Recentemente, li um post de Raquel Del Monde sobre “o problema da dupla empatia” que me fez refletir muito sobre algo que venho dizendo há anos para aqueles que caminham comigo: a inclusão é uma via de mão dupla.
Damian Milton, psicólogo, sociólogo e ativista, cunhou o termo em 2012. O conceito está relacionado ao fato de haver um duplo ‘estranhamento’ entre neurotípicos e atípicos, sendo que apenas os atípicos são forçados a ‘se encaixar’. Todo o trabalho de Milton em pesquisas com grupos de autistas e não autistas busca demonstrar o “reconhecimento de que somos igualmente estranhos uns aos outros, que meus modos de ser não são apenas versões ‘danificadas’ de vocês”.
Essa é uma frase impactante que traduz o novo paradigma sobre a deficiência, afastando-nos do modelo médico e aproximando-nos de uma visão mais social onde o modo de viver em sociedade é plural e respeitoso. Não se trata aqui de “na minha opinião” ou “tenho o direito de achar o que quiser”. Valores como moral, ética e respeito estão acima de qualquer ponto de vista, e quando nos referimos aos direitos humanos de ir e vir, ser e estar, falamos de uma aproximação que permite que o invisível se torne visível, nos aproximando da diferença e aceitando-a como parte da pluralidade da fauna à qual pertencemos.

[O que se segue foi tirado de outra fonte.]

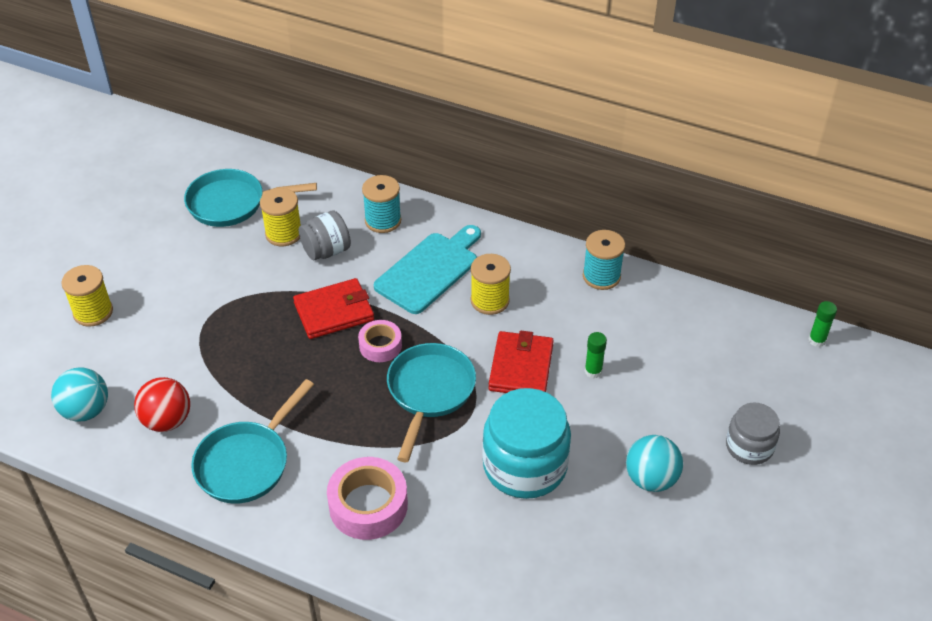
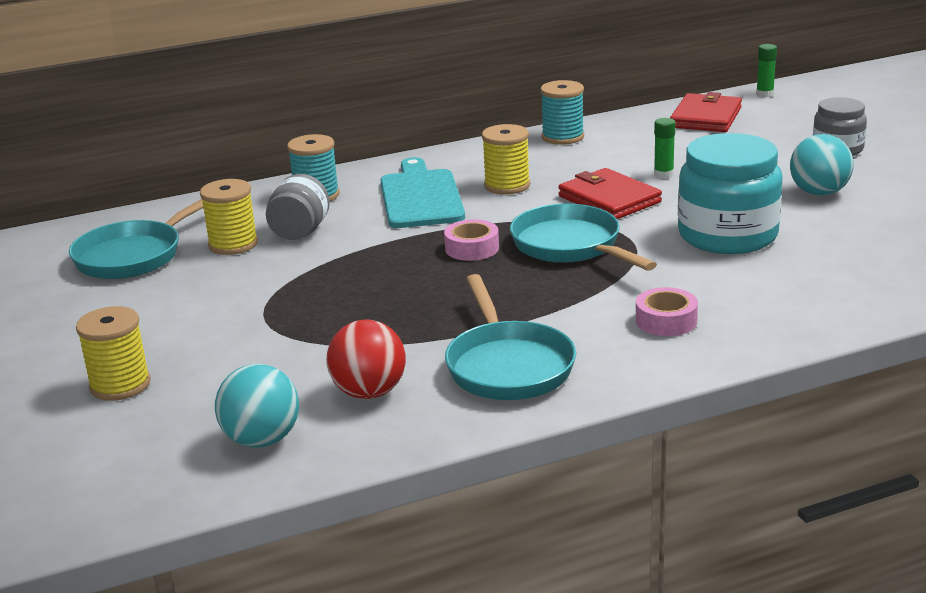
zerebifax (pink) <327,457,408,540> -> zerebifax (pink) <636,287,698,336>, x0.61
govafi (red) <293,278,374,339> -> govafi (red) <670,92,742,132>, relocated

Quando falamos em processos de reabilitação, modificação de comportamento e treinamento, estamos nos referindo a mudanças em apenas um dos lados, o ‘tecnicamente defeituoso’, aquele que precisa ser ‘adequado’. Nada é mais capacitista do que esse pensamento. É como quando em terapia de casal, apenas um quer que o outro mude para melhorar a relação: ‘eu estou certo (a)”. Mudanças devem ocorrer no sistema como um todo, de um lado e do outro, como uma via de mão dupla.

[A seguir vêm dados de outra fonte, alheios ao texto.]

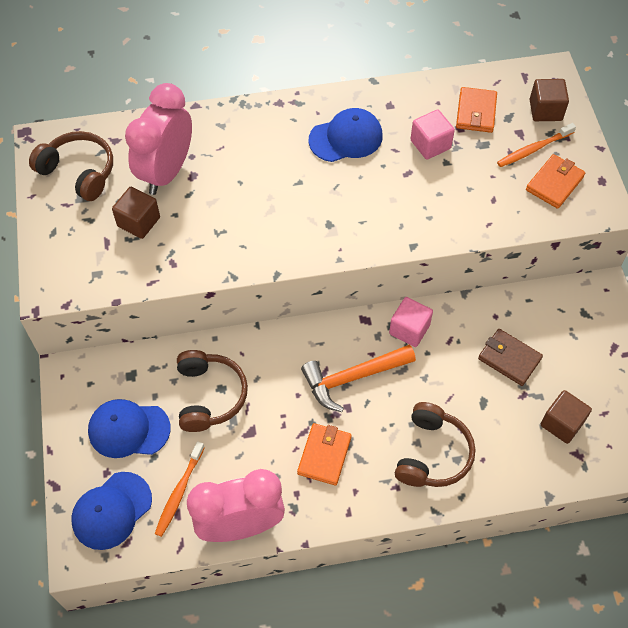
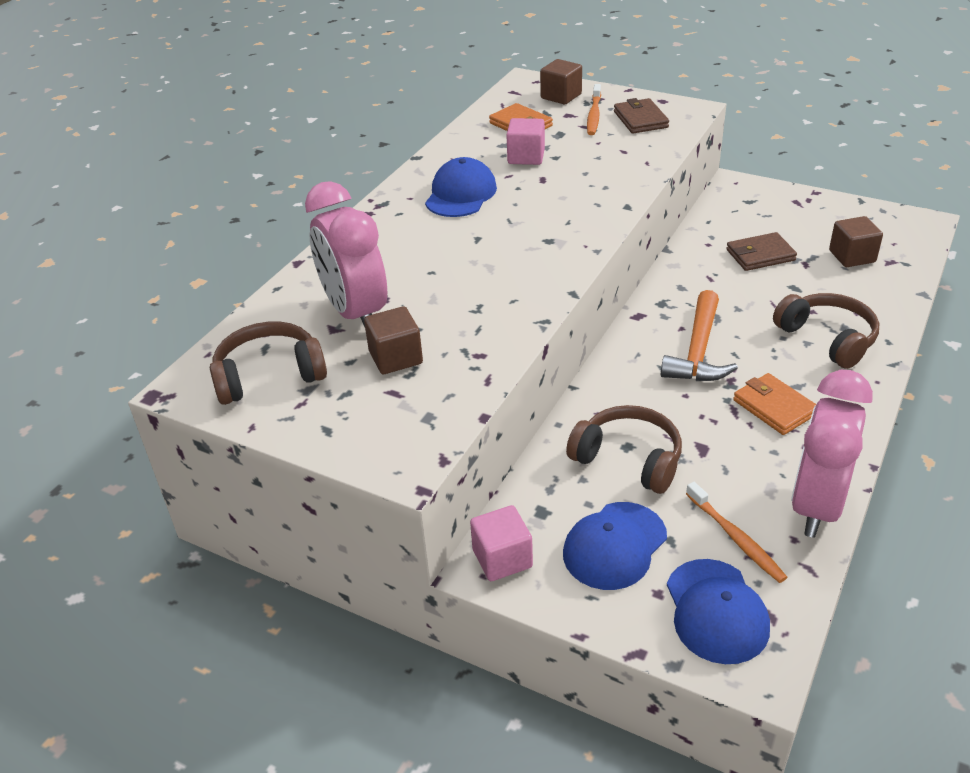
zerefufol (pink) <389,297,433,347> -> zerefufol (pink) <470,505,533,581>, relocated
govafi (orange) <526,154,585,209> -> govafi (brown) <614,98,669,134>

Sophia Mendonça, em um artigo, traz uma questão muito importante sobre a dupla empatia: os neurotípicos não “necessitam” copiar ou imitar comportamentos atípicos para garantir a comunicação. Aqui, contamos apenas com uma via de mão única, com apenas um dos lados precisando “se adequar”.
Ouço frequentemente a frase “mas assim vou ficar louca (o)” quando converso sobre uma comunicação de duas mãos; “não consigo pensar em tudo”. É exatamente assim que seu (sua) filho (a) se sente quando está na sala de aula, na mesa de jantar ou no parque brincando com seus colegas: tentando pensar em tudo e se autorregular ao mesmo tempo. De enlouquecer, não é?
Se o esforço de comunicação e compreensão for bilateral, tudo fica mais simples e menos capacitista. O que temos feito é como se pedíssemos a uma pessoa idosa “andar mais depressa” porque estamos com pressa. E, infelizmente, ainda fazemos isso.
Quando não buscamos nos fazer entender ou entender o pensamento atípico, agimos sem empatia, como costumamos dizer sobre eles. Precisamos de mais esforços da sociedade em mudanças. Precisamos erradicar o bullying de nossas escolas. Precisamos começar a ver o que nos parece invisível. Precisamos de dupla empatia.